Records from a collection:
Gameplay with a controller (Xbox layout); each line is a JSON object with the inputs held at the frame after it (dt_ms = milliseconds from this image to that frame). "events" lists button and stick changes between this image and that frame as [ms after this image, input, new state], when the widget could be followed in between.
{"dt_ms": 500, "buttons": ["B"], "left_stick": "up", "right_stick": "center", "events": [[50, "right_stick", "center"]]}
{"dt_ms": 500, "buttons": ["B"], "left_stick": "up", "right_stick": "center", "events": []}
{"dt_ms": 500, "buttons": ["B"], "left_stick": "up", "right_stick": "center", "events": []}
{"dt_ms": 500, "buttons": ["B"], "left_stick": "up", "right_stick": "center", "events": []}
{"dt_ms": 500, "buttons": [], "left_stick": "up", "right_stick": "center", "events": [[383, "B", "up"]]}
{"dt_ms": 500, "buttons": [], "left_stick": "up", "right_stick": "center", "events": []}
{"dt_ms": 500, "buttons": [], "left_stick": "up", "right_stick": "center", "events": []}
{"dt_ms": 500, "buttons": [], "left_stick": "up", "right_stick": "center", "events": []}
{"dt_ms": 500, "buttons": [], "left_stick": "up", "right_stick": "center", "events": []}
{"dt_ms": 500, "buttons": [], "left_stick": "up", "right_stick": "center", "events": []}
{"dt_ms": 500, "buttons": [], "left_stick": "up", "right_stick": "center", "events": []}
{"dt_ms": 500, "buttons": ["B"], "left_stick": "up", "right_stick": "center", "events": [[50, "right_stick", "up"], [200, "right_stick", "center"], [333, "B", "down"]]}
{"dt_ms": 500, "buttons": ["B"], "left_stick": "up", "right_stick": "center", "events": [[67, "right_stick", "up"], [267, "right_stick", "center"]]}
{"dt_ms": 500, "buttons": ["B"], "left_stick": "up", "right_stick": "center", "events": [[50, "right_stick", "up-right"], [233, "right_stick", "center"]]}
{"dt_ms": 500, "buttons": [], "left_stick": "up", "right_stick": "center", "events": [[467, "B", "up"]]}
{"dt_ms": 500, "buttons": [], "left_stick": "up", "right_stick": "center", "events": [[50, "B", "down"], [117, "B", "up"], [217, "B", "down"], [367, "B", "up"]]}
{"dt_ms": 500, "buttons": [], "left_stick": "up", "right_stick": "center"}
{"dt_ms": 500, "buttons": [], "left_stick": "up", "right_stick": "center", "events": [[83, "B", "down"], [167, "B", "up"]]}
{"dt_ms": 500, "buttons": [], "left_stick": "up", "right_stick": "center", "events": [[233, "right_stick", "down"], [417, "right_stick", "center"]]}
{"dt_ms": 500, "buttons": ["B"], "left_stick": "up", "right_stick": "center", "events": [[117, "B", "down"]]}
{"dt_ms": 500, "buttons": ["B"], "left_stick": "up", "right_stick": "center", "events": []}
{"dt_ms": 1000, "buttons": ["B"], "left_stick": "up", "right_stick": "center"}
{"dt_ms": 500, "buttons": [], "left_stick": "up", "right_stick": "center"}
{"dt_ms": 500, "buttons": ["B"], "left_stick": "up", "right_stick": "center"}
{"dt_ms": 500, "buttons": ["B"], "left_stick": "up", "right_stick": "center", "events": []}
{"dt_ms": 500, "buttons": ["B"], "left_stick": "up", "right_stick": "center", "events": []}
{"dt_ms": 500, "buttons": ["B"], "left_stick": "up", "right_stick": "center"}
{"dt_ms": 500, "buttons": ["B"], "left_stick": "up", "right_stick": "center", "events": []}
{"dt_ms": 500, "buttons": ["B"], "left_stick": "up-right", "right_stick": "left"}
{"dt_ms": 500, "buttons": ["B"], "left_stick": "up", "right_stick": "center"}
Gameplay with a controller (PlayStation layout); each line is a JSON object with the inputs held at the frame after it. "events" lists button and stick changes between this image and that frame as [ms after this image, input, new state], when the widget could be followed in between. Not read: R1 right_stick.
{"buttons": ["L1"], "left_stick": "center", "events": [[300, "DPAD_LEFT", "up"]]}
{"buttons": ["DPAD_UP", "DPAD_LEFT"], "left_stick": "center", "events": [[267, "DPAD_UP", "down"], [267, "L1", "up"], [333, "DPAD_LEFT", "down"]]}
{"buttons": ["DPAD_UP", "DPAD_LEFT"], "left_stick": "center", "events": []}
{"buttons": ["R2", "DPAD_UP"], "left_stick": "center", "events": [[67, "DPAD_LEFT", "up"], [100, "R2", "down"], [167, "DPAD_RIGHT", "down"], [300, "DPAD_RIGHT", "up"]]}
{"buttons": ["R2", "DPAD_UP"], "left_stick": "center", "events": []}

» **Brief**: Retype each record exactly, leaving nothing out.

» **Solution**:
Gameplay with a controller (Xbox layout); each line is a JSON object with the inputs held at the frame after it (dt_ms = milliseconds from this image to that frame). "events" lists button and stick changes between this image and that frame as [ms after this image, input, new state], when the widget could be followed in between.
{"dt_ms": 500, "buttons": ["B"], "left_stick": "up", "right_stick": "center", "events": [[50, "right_stick", "center"]]}
{"dt_ms": 500, "buttons": ["B"], "left_stick": "up", "right_stick": "center", "events": []}
{"dt_ms": 500, "buttons": ["B"], "left_stick": "up", "right_stick": "center", "events": []}
{"dt_ms": 500, "buttons": ["B"], "left_stick": "up", "right_stick": "center", "events": []}
{"dt_ms": 500, "buttons": [], "left_stick": "up", "right_stick": "center", "events": [[383, "B", "up"]]}
{"dt_ms": 500, "buttons": [], "left_stick": "up", "right_stick": "center", "events": []}
{"dt_ms": 500, "buttons": [], "left_stick": "up", "right_stick": "center", "events": []}
{"dt_ms": 500, "buttons": [], "left_stick": "up", "right_stick": "center", "events": []}
{"dt_ms": 500, "buttons": [], "left_stick": "up", "right_stick": "center", "events": []}
{"dt_ms": 500, "buttons": [], "left_stick": "up", "right_stick": "center", "events": []}
{"dt_ms": 500, "buttons": [], "left_stick": "up", "right_stick": "center", "events": []}
{"dt_ms": 500, "buttons": ["B"], "left_stick": "up", "right_stick": "center", "events": [[50, "right_stick", "up"], [200, "right_stick", "center"], [333, "B", "down"]]}
{"dt_ms": 500, "buttons": ["B"], "left_stick": "up", "right_stick": "center", "events": [[67, "right_stick", "up"], [267, "right_stick", "center"]]}
{"dt_ms": 500, "buttons": ["B"], "left_stick": "up", "right_stick": "center", "events": [[50, "right_stick", "up-right"], [233, "right_stick", "center"]]}
{"dt_ms": 500, "buttons": [], "left_stick": "up", "right_stick": "center", "events": [[467, "B", "up"]]}
{"dt_ms": 500, "buttons": [], "left_stick": "up", "right_stick": "center", "events": [[50, "B", "down"], [117, "B", "up"], [217, "B", "down"], [367, "B", "up"]]}
{"dt_ms": 500, "buttons": [], "left_stick": "up", "right_stick": "center"}
{"dt_ms": 500, "buttons": [], "left_stick": "up", "right_stick": "center", "events": [[83, "B", "down"], [167, "B", "up"]]}
{"dt_ms": 500, "buttons": [], "left_stick": "up", "right_stick": "center", "events": [[233, "right_stick", "down"], [417, "right_stick", "center"]]}
{"dt_ms": 500, "buttons": ["B"], "left_stick": "up", "right_stick": "center", "events": [[117, "B", "down"]]}
{"dt_ms": 500, "buttons": ["B"], "left_stick": "up", "right_stick": "center", "events": []}
{"dt_ms": 1000, "buttons": ["B"], "left_stick": "up", "right_stick": "center"}
{"dt_ms": 500, "buttons": [], "left_stick": "up", "right_stick": "center"}
{"dt_ms": 500, "buttons": ["B"], "left_stick": "up", "right_stick": "center"}
{"dt_ms": 500, "buttons": ["B"], "left_stick": "up", "right_stick": "center", "events": []}
{"dt_ms": 500, "buttons": ["B"], "left_stick": "up", "right_stick": "center", "events": []}
{"dt_ms": 500, "buttons": ["B"], "left_stick": "up", "right_stick": "center"}
{"dt_ms": 500, "buttons": ["B"], "left_stick": "up", "right_stick": "center", "events": []}
{"dt_ms": 500, "buttons": ["B"], "left_stick": "up-right", "right_stick": "left"}
{"dt_ms": 500, "buttons": ["B"], "left_stick": "up", "right_stick": "center"}
Gameplay with a controller (PlayStation layout); each line is a JSON object with the inputs held at the frame after it. "events" lists button and stick changes between this image and that frame as [ms after this image, input, new state], when the widget could be followed in between. Not read: R1 right_stick.
{"buttons": ["L1"], "left_stick": "center", "events": [[300, "DPAD_LEFT", "up"]]}
{"buttons": ["DPAD_UP", "DPAD_LEFT"], "left_stick": "center", "events": [[267, "DPAD_UP", "down"], [267, "L1", "up"], [333, "DPAD_LEFT", "down"]]}
{"buttons": ["DPAD_UP", "DPAD_LEFT"], "left_stick": "center", "events": []}
{"buttons": ["R2", "DPAD_UP"], "left_stick": "center", "events": [[67, "DPAD_LEFT", "up"], [100, "R2", "down"], [167, "DPAD_RIGHT", "down"], [300, "DPAD_RIGHT", "up"]]}
{"buttons": ["R2", "DPAD_UP"], "left_stick": "center", "events": []}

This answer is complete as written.